How Backpropagation Works

  1. Forward Pass: The input data is passed through the network layer by layer until the output layer is reached. This process generates predictions, which are then used to calculate the loss (or error) by comparing the predictions against the true values.
  2. Backward Pass: The backpropagation algorithm computes the gradient of the loss function with respect to each weight in the network by traversing the network in reverse order. It starts from the output layer and moves towards the input layer. This backward pass involves the application of the chain rule from calculus to compute the gradients efficiently.
  3. Update Weights: Once the gradients are calculated, the weights are updated using an optimization algorithm, typically gradient descent or one of its variants. The size of the step taken in the direction of the negative gradient is determined by the learning rate, a hyperparameter that controls how much the weights are adjusted during each iteration.

Importance of Backpropagation

  • Learning: Backpropagation is the mechanism by which neural networks learn from the training data. By adjusting the weights that minimize the loss, the network learns to make more accurate predictions.
  • Efficiency: Before the advent of backpropagation, adjusting the weights of networks with many layers was computationally infeasible. Backpropagation, combined with chain rule, allows for the efficient computation of gradients across layers, making the training of deep networks possible.
  • Versatility: Backpropagation is not tied to a specific type of neural network architecture (e.g., convolutional, recurrent) or a specific task (e.g., classification, regression). This universality makes it a powerful tool in the deep learning toolkit.

Limitations and Challenges

  • Vanishing/Exploding Gradients: In very deep networks, gradients can become very small (vanish) or very large (explode) as they are propagated back through the network, making learning either very slow or unstable. Various techniques, such as normalization layers, modified activation functions, and careful initialization, have been developed to mitigate these issues.
  • Requirement for Differentiable Activation Functions: For backpropagation to work, the activation functions used in the network must be differentiable. This requirement excludes certain types of non-continuous functions but still allows for a wide range of functions to be used.

Backpropagation has been instrumental in the successes of deep learning, enabling the training of complex models that power many of today’s AI applications, from image and speech recognition to natural language processing. Despite its limitations, ongoing research continues to refine and complement backpropagation, ensuring its place in the future of machine learning.

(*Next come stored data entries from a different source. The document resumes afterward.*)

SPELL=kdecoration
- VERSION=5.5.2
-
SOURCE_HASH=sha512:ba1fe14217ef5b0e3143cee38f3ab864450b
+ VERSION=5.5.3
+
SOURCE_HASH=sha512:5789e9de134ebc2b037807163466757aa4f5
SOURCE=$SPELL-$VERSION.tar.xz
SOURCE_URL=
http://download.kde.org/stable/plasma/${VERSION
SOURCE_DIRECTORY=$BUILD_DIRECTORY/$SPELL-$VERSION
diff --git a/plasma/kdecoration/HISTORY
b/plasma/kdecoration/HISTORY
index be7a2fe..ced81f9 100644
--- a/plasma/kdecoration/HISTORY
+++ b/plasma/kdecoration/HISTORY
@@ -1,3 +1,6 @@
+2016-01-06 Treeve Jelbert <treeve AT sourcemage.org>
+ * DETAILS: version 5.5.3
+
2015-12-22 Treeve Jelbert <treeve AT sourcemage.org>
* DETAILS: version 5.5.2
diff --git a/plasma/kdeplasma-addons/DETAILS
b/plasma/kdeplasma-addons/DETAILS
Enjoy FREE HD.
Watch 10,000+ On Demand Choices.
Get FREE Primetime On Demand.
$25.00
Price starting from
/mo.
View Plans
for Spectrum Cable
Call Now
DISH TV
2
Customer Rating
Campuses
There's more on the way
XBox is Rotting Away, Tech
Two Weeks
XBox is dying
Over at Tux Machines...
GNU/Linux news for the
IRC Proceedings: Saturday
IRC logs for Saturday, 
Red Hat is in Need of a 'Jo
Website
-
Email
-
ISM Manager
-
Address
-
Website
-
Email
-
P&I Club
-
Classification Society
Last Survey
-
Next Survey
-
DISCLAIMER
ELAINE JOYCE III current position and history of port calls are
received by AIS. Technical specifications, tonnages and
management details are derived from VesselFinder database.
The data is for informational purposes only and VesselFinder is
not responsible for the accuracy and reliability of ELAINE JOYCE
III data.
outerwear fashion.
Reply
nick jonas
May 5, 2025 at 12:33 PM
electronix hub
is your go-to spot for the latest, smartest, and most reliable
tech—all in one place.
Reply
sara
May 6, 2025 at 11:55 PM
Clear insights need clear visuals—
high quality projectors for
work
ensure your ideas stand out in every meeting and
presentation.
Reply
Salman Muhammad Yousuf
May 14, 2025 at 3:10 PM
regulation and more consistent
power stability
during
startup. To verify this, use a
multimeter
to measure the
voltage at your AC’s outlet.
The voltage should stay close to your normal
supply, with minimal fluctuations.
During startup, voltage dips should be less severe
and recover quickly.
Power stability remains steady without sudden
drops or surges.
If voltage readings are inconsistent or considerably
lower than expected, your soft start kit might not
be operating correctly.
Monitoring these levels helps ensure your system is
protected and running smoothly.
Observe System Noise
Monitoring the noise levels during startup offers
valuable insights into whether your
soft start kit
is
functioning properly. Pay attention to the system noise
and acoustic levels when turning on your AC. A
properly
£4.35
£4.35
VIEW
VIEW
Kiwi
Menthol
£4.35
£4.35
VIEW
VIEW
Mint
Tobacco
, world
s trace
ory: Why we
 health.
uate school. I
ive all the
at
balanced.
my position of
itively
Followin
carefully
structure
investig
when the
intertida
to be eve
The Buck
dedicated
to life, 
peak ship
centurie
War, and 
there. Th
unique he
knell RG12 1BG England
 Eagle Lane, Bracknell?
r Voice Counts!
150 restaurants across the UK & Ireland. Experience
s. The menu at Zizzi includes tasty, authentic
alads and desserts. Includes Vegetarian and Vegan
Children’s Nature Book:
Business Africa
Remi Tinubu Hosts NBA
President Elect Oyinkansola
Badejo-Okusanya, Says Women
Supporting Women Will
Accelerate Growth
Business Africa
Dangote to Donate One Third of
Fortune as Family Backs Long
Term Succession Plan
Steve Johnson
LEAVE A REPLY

Tensors, PyTorch, Google TPUs

In PyTorch, tensors are specialized data structures similar to arrays and matrices. They are used to encode the inputs, outputs, and parameters of a model. Tensors can run on GPUs or other hardware accelerators, which distinguishes them from NumPy’s ndarrays, though they can often share the same underlying memory. Tensors are also optimized for automatic differentiation, which is crucial for training models​

A Tensor Processing Unit (TPU) is a custom-developed accelerator specifically designed for deep learning tasks, used in Google data centers. It significantly speeds up machine learning workloads by providing highly efficient matrix computations, which are a cornerstone of deep learning algorithms.


GPT (Generative Pre-trained Transformer) refers to a specific series of AI models developed by OpenAI, focusing on generating human-like text based on the input it receives. It’s pre-trained on a diverse range of internet text and then fine-tuned for specific tasks. LLM, or Large Language Model, is a broader term that encompasses any large-scale model capable of understanding and generating human language, including GPT and others like BERT or T5. Essentially, GPT is an instance of an LLM, designed with a specific architecture and training methodology.